NEW YORK ( TheStreet) -- eResearchTechnology (Nasdaq: ERT) has been upgraded by TheStreet Ratings from hold to buy. The company's strengths can be seen in multiple areas, such as its robust revenue growth, largely solid financial position with reasonable debt levels by most measures, growth in earnings per share, increase in net income and increase in stock price during the past year. Although no company is perfect, currently we do not see any significant weaknesses which are likely to detract from the generally positive outlook. Highlights from the ratings report include:
- ERT's revenue growth has slightly outpaced the industry average of 10.5%. Since the same quarter one year prior, revenues rose by 16.5%. This growth in revenue appears to have trickled down to the company's bottom line, improving the earnings per share.
- ERT's debt-to-equity ratio is very low at 0.12 and is currently below that of the industry average, implying that there has been very successful management of debt levels. To add to this, ERT has a quick ratio of 2.12, which demonstrates the ability of the company to cover short-term liquidity needs.
- ERESEARCHTECHNOLOGY INC has improved earnings per share by 12.5% in the most recent quarter compared to the same quarter a year ago. The company has demonstrated a pattern of positive earnings per share growth over the past two years. We feel that this trend should continue. During the past fiscal year, ERESEARCHTECHNOLOGY INC increased its bottom line by earning $0.28 versus $0.20 in the prior year. This year, the market expects an improvement in earnings ($0.49 versus $0.28).
- The net income growth from the same quarter one year ago has exceeded that of the Life Sciences Tools & Services industry average, but is less than that of the S&P 500. The net income increased by 9.9% when compared to the same quarter one year prior, going from $4.12 million to $4.53 million.
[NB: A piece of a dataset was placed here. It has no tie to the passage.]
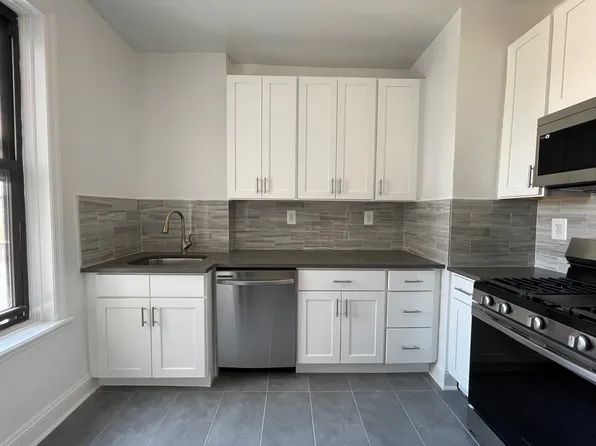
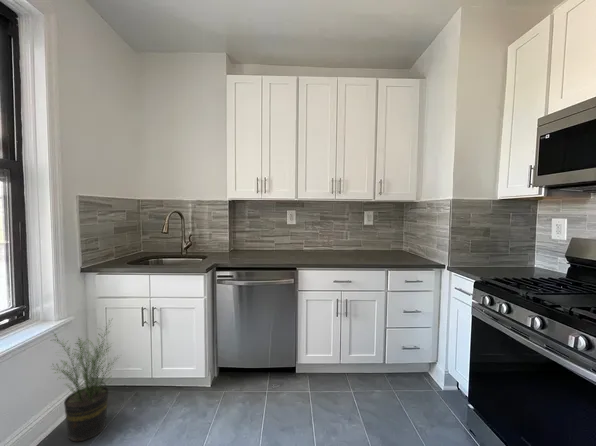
+ potted plant [48,316,121,442]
- After a year of stock price fluctuations, the net result is that ERT's price has not changed very much. Although its weak earnings growth may have played a role in this flat result, don't lose sight of the fact that the performance of the overall market, as measured by the S&P 500 Index, was essentially similar. Looking ahead, unless broad bear market conditions prevail, we still see more upside potential for this stock, despite the fact that it has already risen over the past year.